___ Input
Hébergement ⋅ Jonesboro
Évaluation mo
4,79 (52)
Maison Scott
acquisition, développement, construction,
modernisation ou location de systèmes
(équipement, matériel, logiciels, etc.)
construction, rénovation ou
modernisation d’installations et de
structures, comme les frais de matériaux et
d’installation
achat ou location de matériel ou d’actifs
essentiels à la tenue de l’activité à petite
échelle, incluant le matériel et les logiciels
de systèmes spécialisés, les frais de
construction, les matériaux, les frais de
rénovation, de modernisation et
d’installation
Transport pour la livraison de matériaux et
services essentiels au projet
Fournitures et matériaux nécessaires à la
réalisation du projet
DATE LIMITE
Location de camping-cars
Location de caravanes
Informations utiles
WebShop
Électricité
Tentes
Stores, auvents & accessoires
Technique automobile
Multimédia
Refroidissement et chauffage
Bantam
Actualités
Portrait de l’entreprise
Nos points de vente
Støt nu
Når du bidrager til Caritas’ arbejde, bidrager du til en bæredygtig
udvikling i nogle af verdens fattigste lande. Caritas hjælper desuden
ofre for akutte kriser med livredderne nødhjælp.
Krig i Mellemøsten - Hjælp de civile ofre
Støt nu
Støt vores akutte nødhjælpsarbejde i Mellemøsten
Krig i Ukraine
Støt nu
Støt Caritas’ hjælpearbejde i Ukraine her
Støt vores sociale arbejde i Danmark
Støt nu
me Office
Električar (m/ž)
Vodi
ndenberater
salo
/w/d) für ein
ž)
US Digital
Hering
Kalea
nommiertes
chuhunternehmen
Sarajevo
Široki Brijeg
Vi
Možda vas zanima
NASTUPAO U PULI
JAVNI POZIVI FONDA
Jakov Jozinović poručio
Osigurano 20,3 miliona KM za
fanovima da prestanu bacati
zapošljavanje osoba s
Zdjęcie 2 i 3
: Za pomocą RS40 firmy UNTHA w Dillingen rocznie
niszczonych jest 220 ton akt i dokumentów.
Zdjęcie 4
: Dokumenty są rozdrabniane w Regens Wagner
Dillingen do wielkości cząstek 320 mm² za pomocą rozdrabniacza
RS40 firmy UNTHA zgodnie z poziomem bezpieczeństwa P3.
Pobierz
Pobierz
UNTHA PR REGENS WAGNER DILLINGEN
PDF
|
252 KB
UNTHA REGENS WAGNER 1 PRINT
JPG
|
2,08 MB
______
What you have to do:
Nothing should be left out: return all of the records exactly.

Written answer:
Hébergement ⋅ Jonesboro
Évaluation mo
4,79 (52)
Maison Scott
acquisition, développement, construction,
modernisation ou location de systèmes
(équipement, matériel, logiciels, etc.)
construction, rénovation ou
modernisation d’installations et de
structures, comme les frais de matériaux et
d’installation
achat ou location de matériel ou d’actifs
essentiels à la tenue de l’activité à petite
échelle, incluant le matériel et les logiciels
de systèmes spécialisés, les frais de
construction, les matériaux, les frais de
rénovation, de modernisation et
d’installation
Transport pour la livraison de matériaux et
services essentiels au projet
Fournitures et matériaux nécessaires à la
réalisation du projet
DATE LIMITE
Location de camping-cars
Location de caravanes
Informations utiles
WebShop
Électricité
Tentes
Stores, auvents & accessoires
Technique automobile
Multimédia
Refroidissement et chauffage
Bantam
Actualités
Portrait de l’entreprise
Nos points de vente
Støt nu
Når du bidrager til Caritas’ arbejde, bidrager du til en bæredygtig
udvikling i nogle af verdens fattigste lande. Caritas hjælper desuden
ofre for akutte kriser med livredderne nødhjælp.
Krig i Mellemøsten - Hjælp de civile ofre
Støt nu
Støt vores akutte nødhjælpsarbejde i Mellemøsten
Krig i Ukraine
Støt nu
Støt Caritas’ hjælpearbejde i Ukraine her
Støt vores sociale arbejde i Danmark
Støt nu
me Office
Električar (m/ž)
Vodi
ndenberater
salo
/w/d) für ein
ž)
US Digital
Hering
Kalea
nommiertes
chuhunternehmen
Sarajevo
Široki Brijeg
Vi
Možda vas zanima
NASTUPAO U PULI
JAVNI POZIVI FONDA
Jakov Jozinović poručio
Osigurano 20,3 miliona KM za
fanovima da prestanu bacati
zapošljavanje osoba s
Zdjęcie 2 i 3
: Za pomocą RS40 firmy UNTHA w Dillingen rocznie
niszczonych jest 220 ton akt i dokumentów.
Zdjęcie 4
: Dokumenty są rozdrabniane w Regens Wagner
Dillingen do wielkości cząstek 320 mm² za pomocą rozdrabniacza
RS40 firmy UNTHA zgodnie z poziomem bezpieczeństwa P3.
Pobierz
Pobierz
UNTHA PR REGENS WAGNER DILLINGEN
PDF
|
252 KB
UNTHA REGENS WAGNER 1 PRINT
JPG
|
2,08 MB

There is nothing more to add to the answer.